[Dataset excerpts]
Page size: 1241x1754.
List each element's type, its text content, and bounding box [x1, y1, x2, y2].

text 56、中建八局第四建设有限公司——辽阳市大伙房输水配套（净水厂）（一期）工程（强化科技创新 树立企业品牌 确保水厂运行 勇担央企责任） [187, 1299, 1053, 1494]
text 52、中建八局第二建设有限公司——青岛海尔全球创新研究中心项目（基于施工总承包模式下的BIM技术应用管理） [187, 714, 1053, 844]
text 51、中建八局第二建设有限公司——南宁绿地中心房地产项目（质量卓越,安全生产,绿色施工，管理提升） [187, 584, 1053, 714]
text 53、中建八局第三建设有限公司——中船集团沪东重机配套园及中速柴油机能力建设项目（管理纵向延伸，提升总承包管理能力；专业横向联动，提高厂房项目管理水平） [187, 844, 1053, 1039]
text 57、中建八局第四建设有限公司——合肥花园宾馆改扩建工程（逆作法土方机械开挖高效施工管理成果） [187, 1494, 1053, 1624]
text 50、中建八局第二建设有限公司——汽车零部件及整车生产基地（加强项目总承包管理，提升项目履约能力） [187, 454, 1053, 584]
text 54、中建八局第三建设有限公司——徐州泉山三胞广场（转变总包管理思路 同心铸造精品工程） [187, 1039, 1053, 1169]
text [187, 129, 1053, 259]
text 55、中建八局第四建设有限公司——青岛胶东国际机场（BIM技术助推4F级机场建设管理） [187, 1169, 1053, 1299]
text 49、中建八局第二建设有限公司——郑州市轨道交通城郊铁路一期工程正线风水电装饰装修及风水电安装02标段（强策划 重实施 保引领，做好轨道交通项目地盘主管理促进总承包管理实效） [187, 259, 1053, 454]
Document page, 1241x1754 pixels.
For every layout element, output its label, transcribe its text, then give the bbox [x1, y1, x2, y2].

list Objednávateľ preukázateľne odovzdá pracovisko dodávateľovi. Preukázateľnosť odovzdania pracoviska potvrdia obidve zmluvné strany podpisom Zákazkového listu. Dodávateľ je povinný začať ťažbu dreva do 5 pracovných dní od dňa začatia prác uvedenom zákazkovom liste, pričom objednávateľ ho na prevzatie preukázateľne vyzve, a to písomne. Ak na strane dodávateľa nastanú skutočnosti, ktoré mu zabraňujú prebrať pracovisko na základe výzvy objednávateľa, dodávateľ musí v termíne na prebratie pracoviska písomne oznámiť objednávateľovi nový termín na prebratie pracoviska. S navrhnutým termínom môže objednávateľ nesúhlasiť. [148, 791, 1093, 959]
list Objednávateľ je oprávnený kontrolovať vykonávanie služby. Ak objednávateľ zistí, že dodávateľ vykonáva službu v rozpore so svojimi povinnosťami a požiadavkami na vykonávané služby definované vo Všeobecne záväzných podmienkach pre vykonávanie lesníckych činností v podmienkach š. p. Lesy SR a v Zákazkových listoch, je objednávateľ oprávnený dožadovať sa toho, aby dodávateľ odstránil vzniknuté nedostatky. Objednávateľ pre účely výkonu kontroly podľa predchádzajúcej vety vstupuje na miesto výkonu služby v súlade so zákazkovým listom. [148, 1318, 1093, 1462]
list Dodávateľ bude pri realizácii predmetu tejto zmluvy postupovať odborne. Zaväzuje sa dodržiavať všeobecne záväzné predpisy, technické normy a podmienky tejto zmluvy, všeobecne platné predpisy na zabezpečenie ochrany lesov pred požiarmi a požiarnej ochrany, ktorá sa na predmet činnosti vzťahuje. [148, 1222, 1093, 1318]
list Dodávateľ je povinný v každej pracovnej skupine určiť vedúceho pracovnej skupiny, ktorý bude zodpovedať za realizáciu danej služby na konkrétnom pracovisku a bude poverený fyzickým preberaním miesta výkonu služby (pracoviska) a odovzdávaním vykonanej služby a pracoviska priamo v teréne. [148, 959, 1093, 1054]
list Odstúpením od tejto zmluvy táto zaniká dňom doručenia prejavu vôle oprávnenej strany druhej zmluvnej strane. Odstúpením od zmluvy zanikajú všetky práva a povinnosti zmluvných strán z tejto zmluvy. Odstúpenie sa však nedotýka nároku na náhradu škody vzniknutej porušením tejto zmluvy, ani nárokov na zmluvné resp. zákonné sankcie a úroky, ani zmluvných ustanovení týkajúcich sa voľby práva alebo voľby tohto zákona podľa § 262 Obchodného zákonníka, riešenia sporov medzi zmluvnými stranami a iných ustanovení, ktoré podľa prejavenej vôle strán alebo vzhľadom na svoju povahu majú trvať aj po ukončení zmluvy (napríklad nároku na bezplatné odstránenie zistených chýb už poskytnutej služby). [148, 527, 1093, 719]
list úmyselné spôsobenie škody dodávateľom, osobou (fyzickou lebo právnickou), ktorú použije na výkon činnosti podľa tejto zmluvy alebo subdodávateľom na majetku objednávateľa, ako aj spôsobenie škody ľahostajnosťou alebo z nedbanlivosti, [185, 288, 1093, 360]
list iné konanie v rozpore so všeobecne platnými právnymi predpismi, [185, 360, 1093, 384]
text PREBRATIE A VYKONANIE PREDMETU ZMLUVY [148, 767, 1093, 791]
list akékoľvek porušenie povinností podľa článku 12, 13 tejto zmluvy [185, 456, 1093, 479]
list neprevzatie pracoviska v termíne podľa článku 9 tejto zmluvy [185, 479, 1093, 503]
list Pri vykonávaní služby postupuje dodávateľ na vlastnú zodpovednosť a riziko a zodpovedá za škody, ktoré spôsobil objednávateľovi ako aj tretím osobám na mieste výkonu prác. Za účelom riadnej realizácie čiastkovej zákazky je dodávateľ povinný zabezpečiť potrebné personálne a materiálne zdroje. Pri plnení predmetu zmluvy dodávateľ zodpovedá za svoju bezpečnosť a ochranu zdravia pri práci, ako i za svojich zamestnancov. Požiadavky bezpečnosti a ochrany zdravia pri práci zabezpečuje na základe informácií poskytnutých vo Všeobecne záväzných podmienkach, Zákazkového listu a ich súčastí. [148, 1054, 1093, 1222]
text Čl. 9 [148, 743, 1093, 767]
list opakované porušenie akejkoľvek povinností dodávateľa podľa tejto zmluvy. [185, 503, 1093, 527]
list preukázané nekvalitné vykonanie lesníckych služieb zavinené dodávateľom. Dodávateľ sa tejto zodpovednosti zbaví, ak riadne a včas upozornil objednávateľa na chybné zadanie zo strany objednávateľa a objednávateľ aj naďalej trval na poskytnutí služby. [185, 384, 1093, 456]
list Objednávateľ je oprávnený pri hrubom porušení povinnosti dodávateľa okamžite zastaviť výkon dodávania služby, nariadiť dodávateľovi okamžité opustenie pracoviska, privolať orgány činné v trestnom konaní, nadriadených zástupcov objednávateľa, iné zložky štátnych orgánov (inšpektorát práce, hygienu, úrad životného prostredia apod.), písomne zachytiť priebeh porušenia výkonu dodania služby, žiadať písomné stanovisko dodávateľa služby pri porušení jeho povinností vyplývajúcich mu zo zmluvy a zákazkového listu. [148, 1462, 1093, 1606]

[Prompt]
Starting at the line with "List each element's" and ending at the line with "Document page, 1241x1754 pixels.", print each line of the listing above exactly, with no other lines.

[Final answer]
List each element's type, its text content, and bounding box [x1, y1, x2, y2].

text 56、中建八局第四建设有限公司——辽阳市大伙房输水配套（净水厂）（一期）工程（强化科技创新 树立企业品牌 确保水厂运行 勇担央企责任） [187, 1299, 1053, 1494]
text 52、中建八局第二建设有限公司——青岛海尔全球创新研究中心项目（基于施工总承包模式下的BIM技术应用管理） [187, 714, 1053, 844]
text 51、中建八局第二建设有限公司——南宁绿地中心房地产项目（质量卓越,安全生产,绿色施工，管理提升） [187, 584, 1053, 714]
text 53、中建八局第三建设有限公司——中船集团沪东重机配套园及中速柴油机能力建设项目（管理纵向延伸，提升总承包管理能力；专业横向联动，提高厂房项目管理水平） [187, 844, 1053, 1039]
text 57、中建八局第四建设有限公司——合肥花园宾馆改扩建工程（逆作法土方机械开挖高效施工管理成果） [187, 1494, 1053, 1624]
text 50、中建八局第二建设有限公司——汽车零部件及整车生产基地（加强项目总承包管理，提升项目履约能力） [187, 454, 1053, 584]
text 54、中建八局第三建设有限公司——徐州泉山三胞广场（转变总包管理思路 同心铸造精品工程） [187, 1039, 1053, 1169]
text [187, 129, 1053, 259]
text 55、中建八局第四建设有限公司——青岛胶东国际机场（BIM技术助推4F级机场建设管理） [187, 1169, 1053, 1299]
text 49、中建八局第二建设有限公司——郑州市轨道交通城郊铁路一期工程正线风水电装饰装修及风水电安装02标段（强策划 重实施 保引领，做好轨道交通项目地盘主管理促进总承包管理实效） [187, 259, 1053, 454]
Document page, 1241x1754 pixels.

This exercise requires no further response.